On Diplomatic protection, he said the Commission would well be advised to retain customary rule, subject to exceptions made in the case of involuntary change of nationality. Unlike a voluntary change of nationality (which raised fears of abuse), an involuntary change took place through nobody’s fault, and common sense as well as justice demanded that the general rule of continuous nationality be mitigated.
On the rule of exhaustion of local remedies, he said it was predicated on unimpeachable customary law. The only possible criticism of article 10 was that the rule, which had evolved over a long period in case law, had numerous specific applications which were not expressly addressed in the text. It might be advantageous to be more explicit about practical problems like appeals and other available means of challenging a judgement under a domestic legal system.

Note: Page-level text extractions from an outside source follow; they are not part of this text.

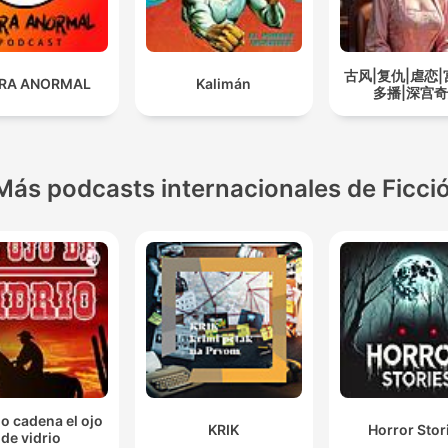
古风|复仇|虐恋|
RA ANORMAL
Kalimán
多播|深宫
Más podcasts internacionales de Ficci
io cadena el ojo
KRIK
Horror Stor
de vidrio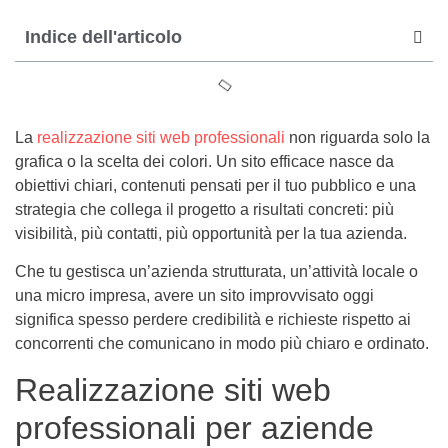
Indice dell'articolo
La
realizzazione siti web professionali
non riguarda solo la
grafica o la scelta dei colori. Un sito efficace nasce da
obiettivi chiari, contenuti pensati per il tuo pubblico e una
strategia che collega il progetto a risultati concreti: più
visibilità, più contatti, più opportunità per la tua azienda.
Che tu gestisca un’azienda strutturata, un’attività locale o
una micro impresa, avere un sito improvvisato oggi
significa spesso perdere credibilità e richieste rispetto ai
concorrenti che comunicano in modo più chiaro e ordinato.
Realizzazione siti web
professionali per aziende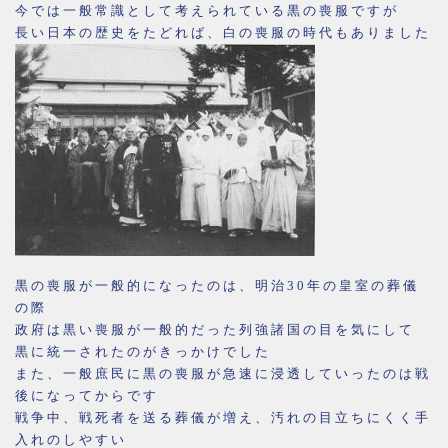
今では一般常識として考えられている黒の喪服ですが
長い日本の歴史をたどれば、白の喪服の時代もありました
黒の喪服が一般的になったのは、明治30年の皇室の葬儀
の際
政府は黒い喪服が一般的だった列強諸国の目を気にして
黒に統一されたのがきっかけでした
また、一般庶民に黒の喪服が急速に浸透していったのは戦
後になってからです
戦争中、戦死者を送る葬儀が増え、汚れの目立ちにくく手
入れのしやすい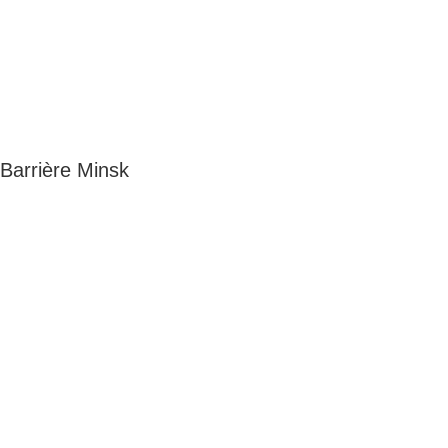
Barrière Minsk
Adresse
5 rue du Marais
Montreuil
93100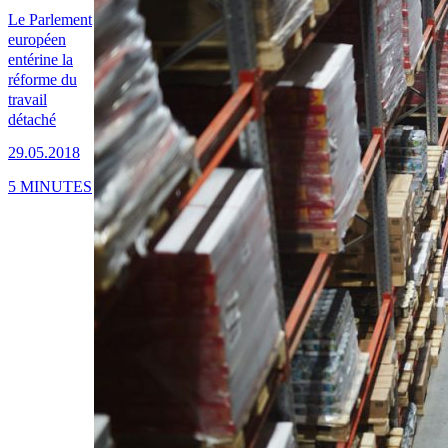
Le Parlement
européen
entérine la
réforme du
travail
détaché
29.05.2018
5 MINUTES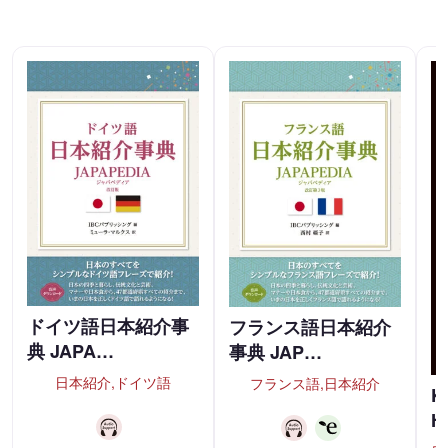
ドイツ語日本紹介事
フランス語日本紹介
典 JAPA…
事典 JAP…
日本紹介,ドイツ語
フランス語,日本紹介
K
H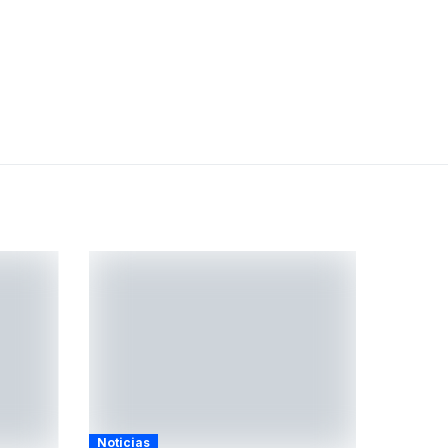
Noticias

He said the Commission’s study of the topic of Unilateral Acts of States was truly seminal, as it had never been carried out before. It was useful to distinguish between the forms of unilateral acts of States and their effects. As far as form was concerned, he said it was on the whole convenient to distinguish between four modalities: specific notations; general declarations or statements; action unaccompanied by any statement or declaration and silence amounting to acquiescence.
He said he strongly supported the proposal by the Special Rapporteur on the topic to apply to unilateral declarations the principles of interpretation incorporated in articles 31 and 32 of the 1969 Vienna Convention on the Law of Treaties. It was better to distinguish between declarations and other unilateral acts of States, he added.

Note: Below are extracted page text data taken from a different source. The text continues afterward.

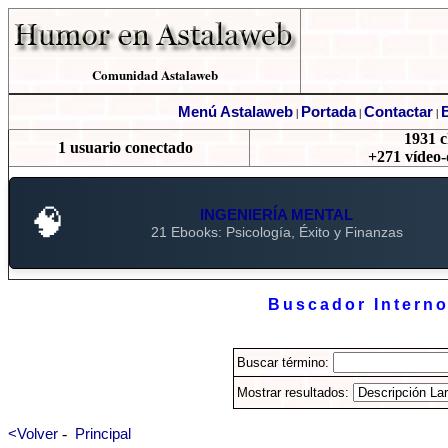
Comunidad Astalaweb
Menú Astalaweb
Portada
Contactar
B
|
|
|
1931 c
1 usuario conectado
+271 vídeo-
🧠
INGENIERÍA MENTAL
21 Ebooks: Psicología, Éxito y Finanzas
Buscador Intern
Buscar término:
Mostrar resultados:
-
<Volver
Principal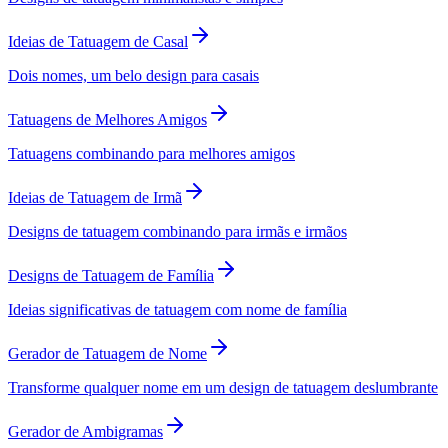
Ideias de Tatuagem de Casal
Dois nomes, um belo design para casais
Tatuagens de Melhores Amigos
Tatuagens combinando para melhores amigos
Ideias de Tatuagem de Irmã
Designs de tatuagem combinando para irmãs e irmãos
Designs de Tatuagem de Família
Ideias significativas de tatuagem com nome de família
Gerador de Tatuagem de Nome
Transforme qualquer nome em um design de tatuagem deslumbrante
Gerador de Ambigramas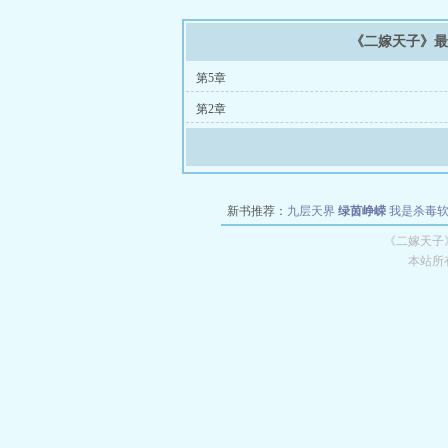
《二嫁天子》
第5章
第2章
新书推荐：
九层天界
绿茵峥嵘
我是杀毒
空城
战争天堂
混元道纪
教练万岁
都市全
《二嫁天子
本站所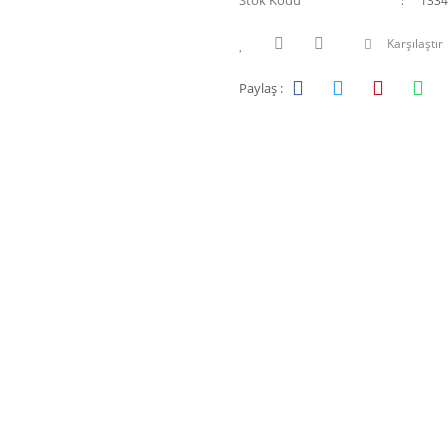
Stok Kodu
1334
Karşılaştır
Paylaş :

ALAIN PELLET, Special Rapporteur on the topic of Reservations to Treaties, responding to comments made by delegations, said he would have liked a less formal interaction between the International Law Commission and the Sixth Committee on the subjects discussed. He therefore called for a true dialogue between the two bodies; it would have been much more interesting to have the views of the Sixth Committee members on topics before the Commission, rather than after work on texts had been completed.

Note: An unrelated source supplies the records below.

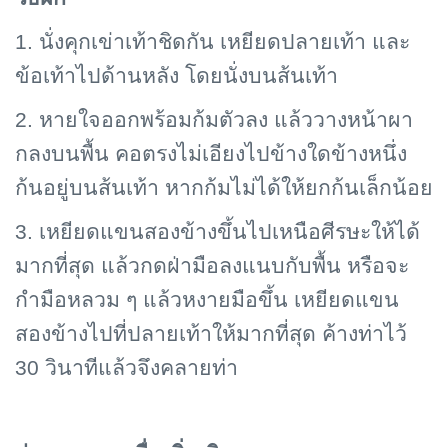
1. นั่งคุกเข่าเท้าชิดกัน เหยียดปลายเท้า และ
ข้อเท้าไปด้านหลัง โดยนั่งบนส้นเท้า
2. หายใจออกพร้อมก้มตัวลง แล้ววางหน้าผา
กลงบนพื้น คอตรงไม่เอียงไปข้างใดข้างหนึ่ง
ก้นอยู่บนส้นเท้า หากก้มไม่ได้ให้ยกก้นเล็กน้อย
3. เหยียดแขนสองข้างขึ้นไปเหนือศีรษะให้ได้
มากที่สุด แล้วกดฝ่ามือลงแนบกับพื้น หรือจะ
กำมือหลวม ๆ แล้วหงายมือขึ้น เหยียดแขน
สองข้างไปที่ปลายเท้าให้มากที่สุด ค้างท่าไว้
30 วินาทีแล้วจึงคลายท่า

He observed that from the debate on the topic of Reservations to Treaties, governments believed that the role of the depositary should be harmonized in general terms with the provisions in the Vienna Convention on the Law of Treaties. The Commission might take that view into account when it resumed consideration of the topic next year.
On the question of interpretative reservations, he said that in general terms, States seemed to think it was not necessary to prepare lengthy guidelines on it. The clear majority position on conditional interpretative declarations seemed a reasonable one. There was no difference between interpretative declaration and conditional interpretative declaration.
He observed that Sixth Committee members, like those of the Commission, seemed to be divided. No one really called into question late formulations of reservations, a practice carried out by most States. He wondered how the idea could be incorporated into the guideline without the risk of encouraging States to continue the practice.
He said he found it difficult to draw conclusions from debates in the Committee. Cooperation between the Commission and the Sixth Committee seemed to be “a dialogue of the deaf”.